On Sun, Apr 19, 2020 at 04:36:48PM +0200, Ingo Schwarze wrote:
> All this is kind of typical for the pkg tools: one question typically
> allows several different answers.  There typically isn't one single,
> canonical way of doing something.  There typically isn't one unified
> output format, but several different ways to represent information
> in the output.  Part of that is due to the unavoidable complexity
> of the system.  Other parts may be influenced by the fact that
> espie@ is not tedu@.

I don't think tedu would do much better... or we would have a ports tree
with only the 100 ports he's using, and nothing more.

There are some unavoidable complexities to the sheer size of the tree,
and the necessities of updates not to fail...

... plus the fact that the ports tree needs to stay somewhat "entry-level".


Actually, not having recursive depends easily available on an installed
package base is  somewhat tedu-ish.

Most specifically, it's not very useful for anything in common usage.  What
would you want it for ?...  sure it's nice information, but in practice,
unused dependencies from former ports get gc'd with pkg_delete -a...

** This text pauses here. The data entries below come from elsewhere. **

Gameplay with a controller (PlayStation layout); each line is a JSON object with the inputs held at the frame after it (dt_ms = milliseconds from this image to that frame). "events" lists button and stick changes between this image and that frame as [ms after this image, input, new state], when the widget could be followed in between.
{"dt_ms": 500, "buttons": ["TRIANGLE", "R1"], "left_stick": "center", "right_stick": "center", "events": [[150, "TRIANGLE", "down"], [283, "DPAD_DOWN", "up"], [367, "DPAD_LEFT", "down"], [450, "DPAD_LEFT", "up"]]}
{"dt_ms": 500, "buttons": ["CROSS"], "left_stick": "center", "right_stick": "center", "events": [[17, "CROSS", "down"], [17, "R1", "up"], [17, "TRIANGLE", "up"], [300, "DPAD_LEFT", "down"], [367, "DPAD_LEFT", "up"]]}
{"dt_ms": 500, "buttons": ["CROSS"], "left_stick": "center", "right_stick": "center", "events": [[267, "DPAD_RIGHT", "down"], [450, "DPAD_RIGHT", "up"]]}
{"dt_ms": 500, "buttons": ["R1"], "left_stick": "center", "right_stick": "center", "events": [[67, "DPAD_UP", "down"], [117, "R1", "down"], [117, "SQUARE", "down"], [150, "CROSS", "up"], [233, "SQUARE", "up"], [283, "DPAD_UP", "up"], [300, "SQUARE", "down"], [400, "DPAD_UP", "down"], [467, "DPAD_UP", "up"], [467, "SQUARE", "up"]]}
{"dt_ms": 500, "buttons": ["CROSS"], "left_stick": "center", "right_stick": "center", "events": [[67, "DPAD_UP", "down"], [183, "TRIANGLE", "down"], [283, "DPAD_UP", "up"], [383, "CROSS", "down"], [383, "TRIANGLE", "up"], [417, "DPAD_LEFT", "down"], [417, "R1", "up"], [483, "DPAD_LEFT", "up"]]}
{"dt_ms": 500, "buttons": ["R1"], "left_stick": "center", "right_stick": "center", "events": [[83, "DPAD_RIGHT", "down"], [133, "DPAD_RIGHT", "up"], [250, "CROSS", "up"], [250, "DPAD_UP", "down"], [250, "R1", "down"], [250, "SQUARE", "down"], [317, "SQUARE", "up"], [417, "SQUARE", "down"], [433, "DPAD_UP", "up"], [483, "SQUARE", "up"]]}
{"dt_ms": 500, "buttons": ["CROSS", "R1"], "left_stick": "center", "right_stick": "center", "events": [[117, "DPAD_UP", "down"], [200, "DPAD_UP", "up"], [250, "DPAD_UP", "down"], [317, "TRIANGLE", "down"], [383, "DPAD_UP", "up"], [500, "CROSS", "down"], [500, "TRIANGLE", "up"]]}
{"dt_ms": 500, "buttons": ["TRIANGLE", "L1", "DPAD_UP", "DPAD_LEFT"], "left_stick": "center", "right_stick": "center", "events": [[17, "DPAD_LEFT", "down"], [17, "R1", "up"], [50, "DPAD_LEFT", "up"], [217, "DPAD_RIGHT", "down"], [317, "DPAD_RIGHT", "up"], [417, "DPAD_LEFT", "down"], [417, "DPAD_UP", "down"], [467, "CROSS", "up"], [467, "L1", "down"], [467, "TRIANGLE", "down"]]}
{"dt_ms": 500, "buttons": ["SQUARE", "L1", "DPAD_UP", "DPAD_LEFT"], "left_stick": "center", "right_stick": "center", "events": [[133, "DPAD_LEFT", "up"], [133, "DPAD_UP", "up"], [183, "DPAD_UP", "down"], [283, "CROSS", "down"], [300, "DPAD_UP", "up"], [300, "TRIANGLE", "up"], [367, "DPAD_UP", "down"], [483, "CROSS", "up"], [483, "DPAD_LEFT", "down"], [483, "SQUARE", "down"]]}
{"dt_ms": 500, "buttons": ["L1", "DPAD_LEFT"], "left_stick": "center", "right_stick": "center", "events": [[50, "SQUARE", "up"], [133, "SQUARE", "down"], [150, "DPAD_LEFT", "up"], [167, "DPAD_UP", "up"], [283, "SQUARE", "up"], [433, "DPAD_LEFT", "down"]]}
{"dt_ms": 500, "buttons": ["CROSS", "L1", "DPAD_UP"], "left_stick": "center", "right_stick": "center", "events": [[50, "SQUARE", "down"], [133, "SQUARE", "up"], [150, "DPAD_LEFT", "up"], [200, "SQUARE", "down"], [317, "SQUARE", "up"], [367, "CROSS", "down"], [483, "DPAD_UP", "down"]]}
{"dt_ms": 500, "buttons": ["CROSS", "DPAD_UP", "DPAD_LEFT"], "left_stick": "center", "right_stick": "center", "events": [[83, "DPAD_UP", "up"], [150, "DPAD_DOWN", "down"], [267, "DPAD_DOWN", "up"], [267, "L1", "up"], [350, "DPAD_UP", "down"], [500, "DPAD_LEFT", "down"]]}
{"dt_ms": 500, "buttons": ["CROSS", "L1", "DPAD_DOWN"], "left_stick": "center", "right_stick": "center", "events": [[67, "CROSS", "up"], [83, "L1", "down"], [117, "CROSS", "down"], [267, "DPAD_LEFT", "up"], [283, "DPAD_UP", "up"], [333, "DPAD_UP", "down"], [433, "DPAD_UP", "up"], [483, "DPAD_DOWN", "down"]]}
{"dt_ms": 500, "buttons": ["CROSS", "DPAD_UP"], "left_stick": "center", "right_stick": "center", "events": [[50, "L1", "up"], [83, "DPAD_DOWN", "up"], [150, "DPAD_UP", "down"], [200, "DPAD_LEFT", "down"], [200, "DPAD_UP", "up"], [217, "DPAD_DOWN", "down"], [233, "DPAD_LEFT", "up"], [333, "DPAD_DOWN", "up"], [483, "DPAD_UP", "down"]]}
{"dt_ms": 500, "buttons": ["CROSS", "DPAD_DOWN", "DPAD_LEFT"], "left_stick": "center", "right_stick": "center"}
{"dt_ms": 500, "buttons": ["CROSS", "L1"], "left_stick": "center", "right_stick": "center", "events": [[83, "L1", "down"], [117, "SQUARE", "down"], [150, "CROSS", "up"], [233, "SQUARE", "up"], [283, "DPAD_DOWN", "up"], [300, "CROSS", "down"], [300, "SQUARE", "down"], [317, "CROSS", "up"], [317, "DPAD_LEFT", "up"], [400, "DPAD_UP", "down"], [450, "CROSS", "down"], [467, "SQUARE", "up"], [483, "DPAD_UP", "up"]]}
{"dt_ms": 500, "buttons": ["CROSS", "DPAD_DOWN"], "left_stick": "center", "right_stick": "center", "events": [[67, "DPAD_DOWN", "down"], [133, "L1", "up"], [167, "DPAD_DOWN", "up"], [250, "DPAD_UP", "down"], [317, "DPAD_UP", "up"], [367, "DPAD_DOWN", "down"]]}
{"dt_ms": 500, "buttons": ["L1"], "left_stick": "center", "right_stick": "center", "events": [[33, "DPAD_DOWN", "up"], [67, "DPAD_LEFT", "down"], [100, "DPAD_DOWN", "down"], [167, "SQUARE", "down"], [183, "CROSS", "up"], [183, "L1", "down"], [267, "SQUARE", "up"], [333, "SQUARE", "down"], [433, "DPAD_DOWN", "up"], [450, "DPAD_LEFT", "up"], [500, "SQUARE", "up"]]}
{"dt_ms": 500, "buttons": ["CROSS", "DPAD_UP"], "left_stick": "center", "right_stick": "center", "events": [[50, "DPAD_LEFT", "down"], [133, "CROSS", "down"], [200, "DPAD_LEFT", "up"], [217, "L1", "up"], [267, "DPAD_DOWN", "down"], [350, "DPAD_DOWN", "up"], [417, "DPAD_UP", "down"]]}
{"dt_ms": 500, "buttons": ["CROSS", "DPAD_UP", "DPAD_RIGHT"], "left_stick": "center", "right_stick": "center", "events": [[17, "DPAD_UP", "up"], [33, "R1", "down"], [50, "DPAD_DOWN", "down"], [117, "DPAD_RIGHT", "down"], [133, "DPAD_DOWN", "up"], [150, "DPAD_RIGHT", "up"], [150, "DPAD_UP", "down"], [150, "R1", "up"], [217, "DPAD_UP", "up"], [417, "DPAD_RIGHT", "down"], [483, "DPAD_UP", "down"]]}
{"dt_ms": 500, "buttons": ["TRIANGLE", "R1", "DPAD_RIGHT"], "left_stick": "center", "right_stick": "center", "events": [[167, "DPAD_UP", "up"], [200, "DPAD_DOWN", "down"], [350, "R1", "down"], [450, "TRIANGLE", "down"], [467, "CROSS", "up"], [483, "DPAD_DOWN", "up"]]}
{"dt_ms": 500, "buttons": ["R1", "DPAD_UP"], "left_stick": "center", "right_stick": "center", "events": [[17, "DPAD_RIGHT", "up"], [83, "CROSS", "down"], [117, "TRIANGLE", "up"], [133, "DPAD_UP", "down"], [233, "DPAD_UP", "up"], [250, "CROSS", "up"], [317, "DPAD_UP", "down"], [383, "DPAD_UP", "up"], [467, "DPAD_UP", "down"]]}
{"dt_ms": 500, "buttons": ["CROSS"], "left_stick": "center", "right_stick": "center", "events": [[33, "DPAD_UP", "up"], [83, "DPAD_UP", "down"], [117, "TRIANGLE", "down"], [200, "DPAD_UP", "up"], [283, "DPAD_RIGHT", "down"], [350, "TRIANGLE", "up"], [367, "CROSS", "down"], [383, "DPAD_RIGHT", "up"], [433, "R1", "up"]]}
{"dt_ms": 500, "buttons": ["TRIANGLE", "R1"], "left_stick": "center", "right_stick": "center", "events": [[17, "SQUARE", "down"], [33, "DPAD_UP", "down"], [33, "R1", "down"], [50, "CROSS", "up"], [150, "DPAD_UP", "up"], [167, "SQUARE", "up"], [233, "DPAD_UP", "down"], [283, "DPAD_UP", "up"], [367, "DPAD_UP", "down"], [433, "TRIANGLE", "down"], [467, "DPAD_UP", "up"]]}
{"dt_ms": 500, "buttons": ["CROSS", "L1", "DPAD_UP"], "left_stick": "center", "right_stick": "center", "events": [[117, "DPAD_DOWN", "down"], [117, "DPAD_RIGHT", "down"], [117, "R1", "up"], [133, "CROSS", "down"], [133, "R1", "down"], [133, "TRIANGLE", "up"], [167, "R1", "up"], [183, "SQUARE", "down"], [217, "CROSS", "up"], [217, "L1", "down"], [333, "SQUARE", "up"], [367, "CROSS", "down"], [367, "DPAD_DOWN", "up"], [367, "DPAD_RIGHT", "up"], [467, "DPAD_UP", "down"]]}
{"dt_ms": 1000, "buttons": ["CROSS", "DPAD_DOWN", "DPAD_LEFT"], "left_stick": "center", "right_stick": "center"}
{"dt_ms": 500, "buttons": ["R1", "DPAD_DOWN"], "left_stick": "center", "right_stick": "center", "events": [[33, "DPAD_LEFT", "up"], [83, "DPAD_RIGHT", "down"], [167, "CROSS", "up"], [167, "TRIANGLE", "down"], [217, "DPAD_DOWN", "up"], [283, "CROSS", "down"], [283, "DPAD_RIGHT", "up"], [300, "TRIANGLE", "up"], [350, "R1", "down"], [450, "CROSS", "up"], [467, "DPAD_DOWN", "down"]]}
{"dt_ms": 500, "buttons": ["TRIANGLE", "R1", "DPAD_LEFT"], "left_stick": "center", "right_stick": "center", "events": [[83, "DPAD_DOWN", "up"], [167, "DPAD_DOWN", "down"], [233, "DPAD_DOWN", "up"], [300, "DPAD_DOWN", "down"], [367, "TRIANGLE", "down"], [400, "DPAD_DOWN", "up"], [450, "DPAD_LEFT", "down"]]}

... and if you're actually tinkering with dependencies, it's generally
related to the ports tree proper, and there is a plethora of targets in
there... along with indeed, sqlports which can give you all the info that
you need, assuming a bit of sql magic.

Once you understand, show-reverse-deps, it's fairly easy to write
customized stuff that does similar things.

BTW, any supplementary tool that does similar things directly in shell
has exactly zero chance to be included in the distribution.

The offical parser for PackingList *is* the perl code, dependency handling
as well.

Anything else is very likely to miss special cases and break atrociously.